/---

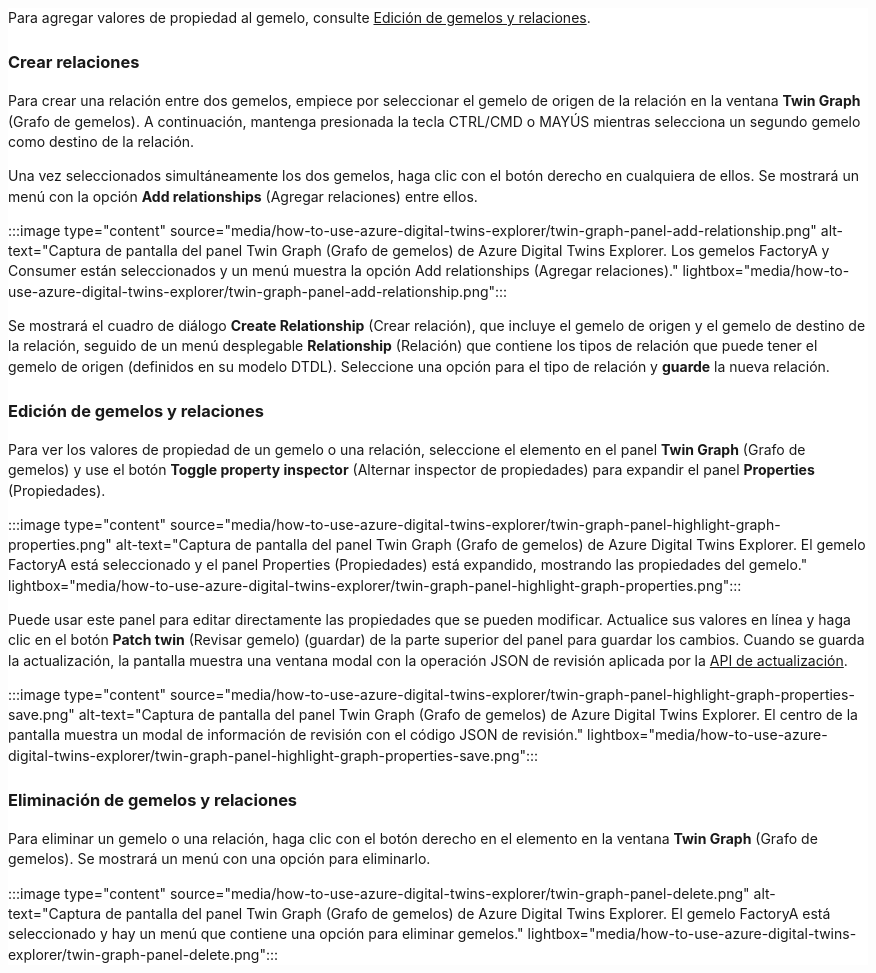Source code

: Para agregar valores de propiedad al gemelo, consulte [Edición de gemelos y relaciones](#edit-twins-and-relationships).

### <a name="create-relationships"></a>Crear relaciones

Para crear una relación entre dos gemelos, empiece por seleccionar el gemelo de origen de la relación en la ventana **Twin Graph** (Grafo de gemelos). A continuación, mantenga presionada la tecla CTRL/CMD o MAYÚS mientras selecciona un segundo gemelo como destino de la relación.

Una vez seleccionados simultáneamente los dos gemelos, haga clic con el botón derecho en cualquiera de ellos. Se mostrará un menú con la opción **Add relationships** (Agregar relaciones) entre ellos.

:::image type="content" source="media/how-to-use-azure-digital-twins-explorer/twin-graph-panel-add-relationship.png" alt-text="Captura de pantalla del panel Twin Graph (Grafo de gemelos) de Azure Digital Twins Explorer. Los gemelos FactoryA y Consumer están seleccionados y un menú muestra la opción Add relationships (Agregar relaciones)." lightbox="media/how-to-use-azure-digital-twins-explorer/twin-graph-panel-add-relationship.png":::

Se mostrará el cuadro de diálogo **Create Relationship** (Crear relación), que incluye el gemelo de origen y el gemelo de destino de la relación, seguido de un menú desplegable **Relationship** (Relación) que contiene los tipos de relación que puede tener el gemelo de origen (definidos en su modelo DTDL). Seleccione una opción para el tipo de relación y **guarde** la nueva relación.

### <a name="edit-twins-and-relationships"></a>Edición de gemelos y relaciones

Para ver los valores de propiedad de un gemelo o una relación, seleccione el elemento en el panel **Twin Graph** (Grafo de gemelos) y use el botón **Toggle property inspector** (Alternar inspector de propiedades) para expandir el panel **Properties** (Propiedades).

:::image type="content" source="media/how-to-use-azure-digital-twins-explorer/twin-graph-panel-highlight-graph-properties.png" alt-text="Captura de pantalla del panel Twin Graph (Grafo de gemelos) de Azure Digital Twins Explorer. El gemelo FactoryA está seleccionado y el panel Properties (Propiedades) está expandido, mostrando las propiedades del gemelo." lightbox="media/how-to-use-azure-digital-twins-explorer/twin-graph-panel-highlight-graph-properties.png":::

Puede usar este panel para editar directamente las propiedades que se pueden modificar. Actualice sus valores en línea y haga clic en el botón **Patch twin** (Revisar gemelo) (guardar) de la parte superior del panel para guardar los cambios. Cuando se guarda la actualización, la pantalla muestra una ventana modal con la operación JSON de revisión aplicada por la [API de actualización](/rest/api/azure-digitaltwins/).

:::image type="content" source="media/how-to-use-azure-digital-twins-explorer/twin-graph-panel-highlight-graph-properties-save.png" alt-text="Captura de pantalla del panel Twin Graph (Grafo de gemelos) de Azure Digital Twins Explorer. El centro de la pantalla muestra un modal de información de revisión con el código JSON de revisión." lightbox="media/how-to-use-azure-digital-twins-explorer/twin-graph-panel-highlight-graph-properties-save.png":::

### <a name="delete-twins-and-relationships"></a>Eliminación de gemelos y relaciones

Para eliminar un gemelo o una relación, haga clic con el botón derecho en el elemento en la ventana **Twin Graph** (Grafo de gemelos). Se mostrará un menú con una opción para eliminarlo.

:::image type="content" source="media/how-to-use-azure-digital-twins-explorer/twin-graph-panel-delete.png" alt-text="Captura de pantalla del panel Twin Graph (Grafo de gemelos) de Azure Digital Twins Explorer. El gemelo FactoryA está seleccionado y hay un menú que contiene una opción para eliminar gemelos." lightbox="media/how-to-use-azure-digital-twins-explorer/twin-graph-panel-delete.png":::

\---

_ACTIVITY:_ Every line of the listing above is to be set down verbatim, without the pictures.

_TASK RESPONSE:_
Source code

: Para agregar valores de propiedad al gemelo, consulte [Edición de gemelos y relaciones](#edit-twins-and-relationships).

### <a name="create-relationships"></a>Crear relaciones

Para crear una relación entre dos gemelos, empiece por seleccionar el gemelo de origen de la relación en la ventana **Twin Graph** (Grafo de gemelos). A continuación, mantenga presionada la tecla CTRL/CMD o MAYÚS mientras selecciona un segundo gemelo como destino de la relación.

Una vez seleccionados simultáneamente los dos gemelos, haga clic con el botón derecho en cualquiera de ellos. Se mostrará un menú con la opción **Add relationships** (Agregar relaciones) entre ellos.

:::image type="content" source="media/how-to-use-azure-digital-twins-explorer/twin-graph-panel-add-relationship.png" alt-text="Captura de pantalla del panel Twin Graph (Grafo de gemelos) de Azure Digital Twins Explorer. Los gemelos FactoryA y Consumer están seleccionados y un menú muestra la opción Add relationships (Agregar relaciones)." lightbox="media/how-to-use-azure-digital-twins-explorer/twin-graph-panel-add-relationship.png":::

Se mostrará el cuadro de diálogo **Create Relationship** (Crear relación), que incluye el gemelo de origen y el gemelo de destino de la relación, seguido de un menú desplegable **Relationship** (Relación) que contiene los tipos de relación que puede tener el gemelo de origen (definidos en su modelo DTDL). Seleccione una opción para el tipo de relación y **guarde** la nueva relación.

### <a name="edit-twins-and-relationships"></a>Edición de gemelos y relaciones

Para ver los valores de propiedad de un gemelo o una relación, seleccione el elemento en el panel **Twin Graph** (Grafo de gemelos) y use el botón **Toggle property inspector** (Alternar inspector de propiedades) para expandir el panel **Properties** (Propiedades).

:::image type="content" source="media/how-to-use-azure-digital-twins-explorer/twin-graph-panel-highlight-graph-properties.png" alt-text="Captura de pantalla del panel Twin Graph (Grafo de gemelos) de Azure Digital Twins Explorer. El gemelo FactoryA está seleccionado y el panel Properties (Propiedades) está expandido, mostrando las propiedades del gemelo." lightbox="media/how-to-use-azure-digital-twins-explorer/twin-graph-panel-highlight-graph-properties.png":::

Puede usar este panel para editar directamente las propiedades que se pueden modificar. Actualice sus valores en línea y haga clic en el botón **Patch twin** (Revisar gemelo) (guardar) de la parte superior del panel para guardar los cambios. Cuando se guarda la actualización, la pantalla muestra una ventana modal con la operación JSON de revisión aplicada por la [API de actualización](/rest/api/azure-digitaltwins/).

:::image type="content" source="media/how-to-use-azure-digital-twins-explorer/twin-graph-panel-highlight-graph-properties-save.png" alt-text="Captura de pantalla del panel Twin Graph (Grafo de gemelos) de Azure Digital Twins Explorer. El centro de la pantalla muestra un modal de información de revisión con el código JSON de revisión." lightbox="media/how-to-use-azure-digital-twins-explorer/twin-graph-panel-highlight-graph-properties-save.png":::

### <a name="delete-twins-and-relationships"></a>Eliminación de gemelos y relaciones

Para eliminar un gemelo o una relación, haga clic con el botón derecho en el elemento en la ventana **Twin Graph** (Grafo de gemelos). Se mostrará un menú con una opción para eliminarlo.

:::image type="content" source="media/how-to-use-azure-digital-twins-explorer/twin-graph-panel-delete.png" alt-text="Captura de pantalla del panel Twin Graph (Grafo de gemelos) de Azure Digital Twins Explorer. El gemelo FactoryA está seleccionado y hay un menú que contiene una opción para eliminar gemelos." lightbox="media/how-to-use-azure-digital-twins-explorer/twin-graph-panel-delete.png":::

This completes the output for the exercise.